Boeing’s CST-100 Starliner Spacecraft

The crew access arm is seen as it swings into position for Boeing’s CST-100 Starliner spacecraft atop a United Launch Alliance Atlas V rocket at the launch pad at Space Launch Complex 41 ahead of the Orbital Flight Test-2 mission, Wednesday, May 18, 2022 at Cape Canaveral Space Force Station in Florida.
The crew access arm is seen as it swings into position for Boeing’s CST-100 Starliner spacecraft atop a United Launch Alliance Atlas V rocket at the launch pad at Space Launch Complex 41 ahead of the Orbital Flight Test-2 mission, Wednesday, May 18, 2022 at Cape Canaveral Space Force Station in Florida. Photo Credit: NASA/Joel Kowsky

NASA’s Boeing Orbital Flight Test-2 will provide valuable data that will help the agency certify the company’s CST-100 Starliner spacecraft to carry astronauts to and from the International Space Station for NASA’s Commercial Crew Program. Starliner is designed to accommodate up to seven passengers or a mix of crew and cargo, but for NASA missions will carry up to four astronauts to the orbiting laboratory.

Starliner’s two main segments are the crew module and service module and together they are 16.5 feet high and 15 feet in diameter. The crew module is intended to be reused for up to 10 missions.

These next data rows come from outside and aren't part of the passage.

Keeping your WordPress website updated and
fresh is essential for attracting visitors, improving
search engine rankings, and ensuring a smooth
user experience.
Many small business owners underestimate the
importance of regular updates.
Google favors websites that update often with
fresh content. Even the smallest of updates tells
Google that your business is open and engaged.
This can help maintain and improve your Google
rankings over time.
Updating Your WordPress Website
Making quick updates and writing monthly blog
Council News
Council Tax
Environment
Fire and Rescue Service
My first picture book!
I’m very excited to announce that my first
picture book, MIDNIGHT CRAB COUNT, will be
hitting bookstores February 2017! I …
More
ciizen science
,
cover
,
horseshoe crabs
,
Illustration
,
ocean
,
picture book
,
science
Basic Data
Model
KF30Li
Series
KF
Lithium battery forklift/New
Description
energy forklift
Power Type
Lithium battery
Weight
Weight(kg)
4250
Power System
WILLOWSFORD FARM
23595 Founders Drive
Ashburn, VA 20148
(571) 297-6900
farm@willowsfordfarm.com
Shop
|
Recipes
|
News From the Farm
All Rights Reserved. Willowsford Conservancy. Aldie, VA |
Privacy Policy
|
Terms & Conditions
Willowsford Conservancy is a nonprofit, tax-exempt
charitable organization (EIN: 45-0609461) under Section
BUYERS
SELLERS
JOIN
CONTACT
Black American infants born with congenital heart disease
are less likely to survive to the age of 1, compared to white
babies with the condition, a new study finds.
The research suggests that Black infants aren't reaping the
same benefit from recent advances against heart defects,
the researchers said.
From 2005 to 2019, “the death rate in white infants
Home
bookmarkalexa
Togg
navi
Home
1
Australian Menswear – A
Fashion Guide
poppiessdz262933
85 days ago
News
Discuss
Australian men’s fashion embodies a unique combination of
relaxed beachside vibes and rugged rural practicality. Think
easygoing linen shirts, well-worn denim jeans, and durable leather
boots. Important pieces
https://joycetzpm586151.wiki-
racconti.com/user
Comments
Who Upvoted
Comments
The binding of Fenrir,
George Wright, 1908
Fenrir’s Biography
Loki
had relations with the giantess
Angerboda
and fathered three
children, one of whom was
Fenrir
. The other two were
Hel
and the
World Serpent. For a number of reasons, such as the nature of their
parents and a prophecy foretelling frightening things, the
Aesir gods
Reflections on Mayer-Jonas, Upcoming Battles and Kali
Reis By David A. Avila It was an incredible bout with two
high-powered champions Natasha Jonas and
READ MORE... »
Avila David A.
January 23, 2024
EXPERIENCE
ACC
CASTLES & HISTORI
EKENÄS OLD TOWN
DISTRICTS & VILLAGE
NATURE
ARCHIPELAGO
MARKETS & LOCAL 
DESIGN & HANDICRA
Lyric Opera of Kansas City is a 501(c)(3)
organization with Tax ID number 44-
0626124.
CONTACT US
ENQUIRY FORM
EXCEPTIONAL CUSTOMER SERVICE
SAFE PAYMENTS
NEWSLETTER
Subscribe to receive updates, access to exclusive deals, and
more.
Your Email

For orbital maneuvering and attitude control of Starliner, a total of 20 engines can each produce 1,400 pounds of thrust and, together, provide the spacecraft with the propulsion it needs to reach orbit after separating from United Launch Alliance’s Atlas V rocket. A combined 28 reaction control system engines, each providing 85 pounds of thrust, will provide the velocity needed for Starliner to make small directional changes, including when it docks to the space station. The spacecraft also is equipped with four launch abort engines to be used during an unlikely abort scenario.